Sean Osowski racing his Joey O Racing Honda CBR600 in the AMA 600 Supersport at Daytona in 1989. (Larry Lawrence photo)
Even though Sean Osowski’s older brother Joey had been a Superbike rider and WERA National Endurance racing champion, Sean was happy and doing well racing motocross. One day Sean’s dad told him he had a surprise for him and to go to the garage to check it out.
“I figured I was getting a new CR [Honda motocross bike) or something,” Sean remembered. “I walked out and there was sitting a Honda Hurricane. It was my first road race bike. I thought ‘What am I going to do with this?’”

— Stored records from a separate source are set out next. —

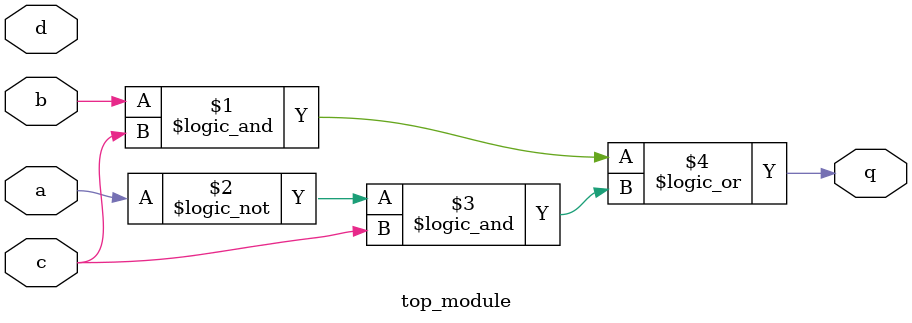
<source format=sv>
module top_module (
    input a, 
    input b, 
    input c, 
    input d,
    output q
);
    assign q = (b && c) || (!a && c);
endmodule

</source>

Little did Sean realize, but Joey had convinced their dad, who owned a motorcycle shop, that Sean needed to make the move from motocross to road racing and this ‘87 Hurricane was going to be Sean’s entrée into pavement racing.

Sean Osowski sits on Daytona's pit wall getting ready to race in 1989. He's wearing hand-me-down leathers from his older brother Joey, who was a multi-time WERA National Endurance champ. (Larry Lawrence photo)
“I loaded the 600 Hurricane in the company pickup and Joey gave me directions to Loudon and said to look for a guy named Johnny B and he would show me the fast way around the track,” said Sean, the Johnny B he referred to was the legendary John Bettencourt.
Exactly how Sean, a complete road race novice, was to supposed to hang with and follow an AMA Superbike winner around the track was something his dad and brother didn’t seem too concerned about. Sean was fast on a motocross bike – he’d figure it out.
“I took the Penguin school and it was raining and Jerry Wood crashed during the school,” Sean said with a laugh. “He made everyone come in and check for oil leaks, which we didn’t find.
“I raced my bike the next day, Saturday, with Joey and my dad watching. My bike had the stock Bridgestones and they weren’t very good. I was getting ready to put on my, borrowed from Joey, Cycle Tech helmet when my Dad and Joey came up and told me I had two races to prove myself. If I didn’t do ‘well enough’ they were taking the bike back and selling it.

Sean Osowski, Henry Wiles and Jeff Heino hanging out at local flat track race in Indianapolis during MotoGP weekend this past summer. (Larry Lawrence photo)
“I didn’t know what ‘well enough’ was so I rode like an idiot, forgot all of Johnny B’s race lines, and finished 7th in the first race and maybe 7th in the second also. I figured, ‘Well, it was fun while it lasted,’ because usually with my Dad, 7th was not very good. They left shortly after my second race and said only ‘Go see Sto Smead and get some goddamn Michelins put on that thing.’ So I got to keep it.”
Just as his dad and brother thought, it didn’t take long for Sean to get things figured out and by the next season he was one of the leading club racers in New England, chasing contingency money races and having epic battles with the likes of Jeff Heino, David Sadowski and many others.
While Sean never made the full leap to pro racing (it was too easy staying close to home and winning money in the club ranks in those days) he did turn in some solid 600 and 750 Supersport results in the era between 1988 and 1990. His best pro results came at his home track of Loudon, but he also raced at tracks like Daytona and Mid-Ohio.
Today Sean lives in Georgia and gets his competition fix on the tennis court, playing in area tournaments. He remains friends with many of his old Loudon racing buddies to this day. This year he and Jeff Heino turned up at the Indy MotoGP race, taking in the entire weekend, including the local Saturday night flat track races. As the pair talked with AMA Grand National rider Henry Wiles in the pits, both Sean and Jeff kept an eye on the grassroots racing going on behind Wiles. Both the old veterans looked like they wanted nothing more than to strap on a steel shoe themselves and show the young kids what a couple of ex-road racers could do.